The project was completed in 2004 and underwent changes in 2009, due mainly to the enactment of new anti-seismic regulations.
The main intervention was the recovery of the spaces on the first floor of the so-called west corridor, which allowed for a connection between the second and first floor and the opening of a multitude of new rooms dedicated to foreign schools and inaugurated in June 2013.
New spaces have also been dedicated to services, such as the Photography Department, storerooms, new offices, new sanitary facilities, a new reception area and an enlargement of the bookshop.
The works are, of course, in progress and the project provides for more than double the exhibition capacity, increasing from 5,400 to 12,000 square metres of surface area, thus enabling the museum to increase the number of daily visitors from 4000 to 8000.
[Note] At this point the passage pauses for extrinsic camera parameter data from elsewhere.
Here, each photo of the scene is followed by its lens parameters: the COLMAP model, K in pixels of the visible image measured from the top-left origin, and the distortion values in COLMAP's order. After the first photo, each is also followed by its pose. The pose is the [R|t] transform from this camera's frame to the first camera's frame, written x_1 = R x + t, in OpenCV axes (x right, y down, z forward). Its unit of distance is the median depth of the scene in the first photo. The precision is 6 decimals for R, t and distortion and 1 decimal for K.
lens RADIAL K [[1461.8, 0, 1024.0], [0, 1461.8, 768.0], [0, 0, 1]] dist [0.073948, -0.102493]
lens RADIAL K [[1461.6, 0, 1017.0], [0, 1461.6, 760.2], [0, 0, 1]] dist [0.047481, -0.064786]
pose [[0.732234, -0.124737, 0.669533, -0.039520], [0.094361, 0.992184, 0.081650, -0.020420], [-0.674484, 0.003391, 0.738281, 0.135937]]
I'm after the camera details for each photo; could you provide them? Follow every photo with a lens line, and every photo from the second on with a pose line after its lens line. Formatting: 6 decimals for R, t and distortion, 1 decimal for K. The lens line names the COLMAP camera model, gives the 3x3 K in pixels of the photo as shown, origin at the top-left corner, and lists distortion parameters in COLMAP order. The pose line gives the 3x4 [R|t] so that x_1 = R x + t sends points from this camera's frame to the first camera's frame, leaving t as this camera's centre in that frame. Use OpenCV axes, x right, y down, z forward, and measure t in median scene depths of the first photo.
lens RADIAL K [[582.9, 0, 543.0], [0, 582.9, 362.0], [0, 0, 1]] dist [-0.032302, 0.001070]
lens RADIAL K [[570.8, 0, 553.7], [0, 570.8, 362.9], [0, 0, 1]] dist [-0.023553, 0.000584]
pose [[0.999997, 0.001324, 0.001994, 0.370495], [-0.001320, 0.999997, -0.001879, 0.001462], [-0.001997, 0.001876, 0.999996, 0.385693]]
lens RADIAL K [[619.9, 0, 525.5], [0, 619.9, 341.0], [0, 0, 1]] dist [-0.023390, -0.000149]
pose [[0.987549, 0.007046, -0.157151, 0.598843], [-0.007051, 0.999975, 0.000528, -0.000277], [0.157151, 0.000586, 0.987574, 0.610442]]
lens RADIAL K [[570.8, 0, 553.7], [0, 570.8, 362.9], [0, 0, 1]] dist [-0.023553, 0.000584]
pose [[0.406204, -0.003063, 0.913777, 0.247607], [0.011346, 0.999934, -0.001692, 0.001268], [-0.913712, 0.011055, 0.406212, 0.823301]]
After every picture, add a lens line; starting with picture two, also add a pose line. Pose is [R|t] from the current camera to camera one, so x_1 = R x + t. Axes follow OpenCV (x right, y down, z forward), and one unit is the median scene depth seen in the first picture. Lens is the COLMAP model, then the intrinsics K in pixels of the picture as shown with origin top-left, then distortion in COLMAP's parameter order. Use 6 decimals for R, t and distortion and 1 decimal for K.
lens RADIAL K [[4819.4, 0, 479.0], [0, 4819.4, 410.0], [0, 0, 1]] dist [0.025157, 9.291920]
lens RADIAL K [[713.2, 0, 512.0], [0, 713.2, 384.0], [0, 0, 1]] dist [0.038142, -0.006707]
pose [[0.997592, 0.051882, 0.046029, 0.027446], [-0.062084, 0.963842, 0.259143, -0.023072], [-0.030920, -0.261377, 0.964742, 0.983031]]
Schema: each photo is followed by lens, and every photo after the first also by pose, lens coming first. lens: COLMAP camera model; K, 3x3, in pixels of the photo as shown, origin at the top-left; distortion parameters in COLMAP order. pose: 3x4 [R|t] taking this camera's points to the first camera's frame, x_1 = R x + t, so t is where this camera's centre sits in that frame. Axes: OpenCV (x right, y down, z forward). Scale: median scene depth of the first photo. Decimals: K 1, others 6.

The first problem encountered to achieve this goal was the lack of vertical connections between the first and second floors, solved by creating two new blocks of staircases and lifts.
The Western Stairs and Eastern Stairs were created, thus allowing not only for an increase in the visitor capacity of the museum, but also the possibility to renovate the route through the exhibition. This solution provides for the ascent to the Gallery on the second floor, transit from the three corridors to the entire west side, descent to the first floor and the opposite route to the east side and final descent to the ground floor. Remaining unchanged is the entrance from Piazzale degli Uffizi and the exit onto Piazza del Grano.
Of note is that, by wish of the curators and despite the volume and complexity of the interventions, the Gallery was never closed, but remained open to visitors, although with occasional necessary limitations.